Asha tenía que aprender alemán, y, en medio de las dificultades del der, die, das iba sorbiéndose los mocos mientras se esforzaba en recordar qué habían hecho en Rapallo los hermanos de clase alemanes.

El director del Gossizdat dijo a Leo:

– El proletariado de la ciudad organiza para mañana una manifestación de protesta contra la política francesa en el Ruhr. Imagino que todos nuestros empleados asistirán, camarada Kovalensky. Mañana me quedaré en casa -dijo Leo-. Tendré dolor de cabeza.

Vasili Ivanovitch vendió la pantalla de la lámpara del salón, pero guardó la lámpara porque era la última que les quedaba.

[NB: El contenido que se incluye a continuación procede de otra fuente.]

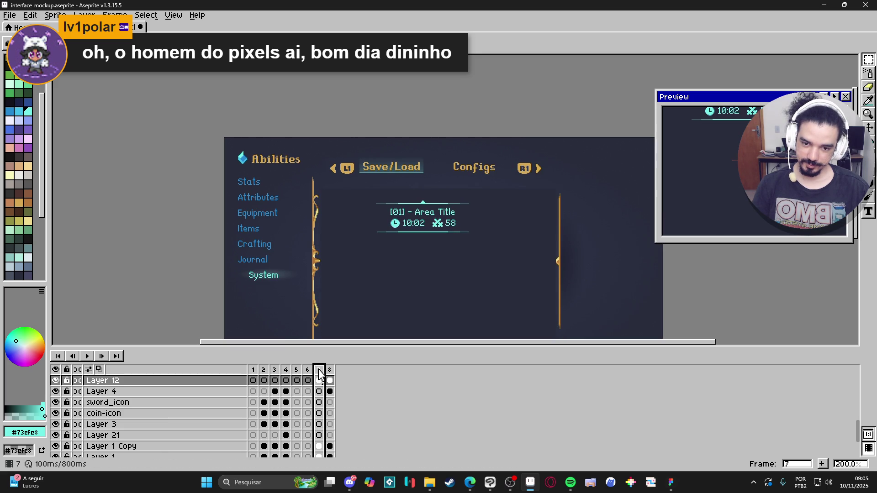
click(310, 373)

Por las tardes oscuras y tibias, las iglesias se llenaban de cabezas inclinadas, de incienso, de cirios resplandecientes. Liria rogaba por la Santa Rusia y por el sordo terror que sentía en su corazón. Un cartel anunciaba en letras azules:

Teatro de la Comedia Musical. Bayadera. Opereta en tres actos de Emmerich Kalmann. Ultimo éxito en Viena, Berlín y París.

Andrei llevó a Kira al teatro Marinsky, donde daban el ballet de Tchaikowsky, La bella durmiente. La dejó en su casa de la Moika, y allí tomó el tranvía para ir a su nueva residencia. Una nieve ligera le mojaba la cara, como si lloviera.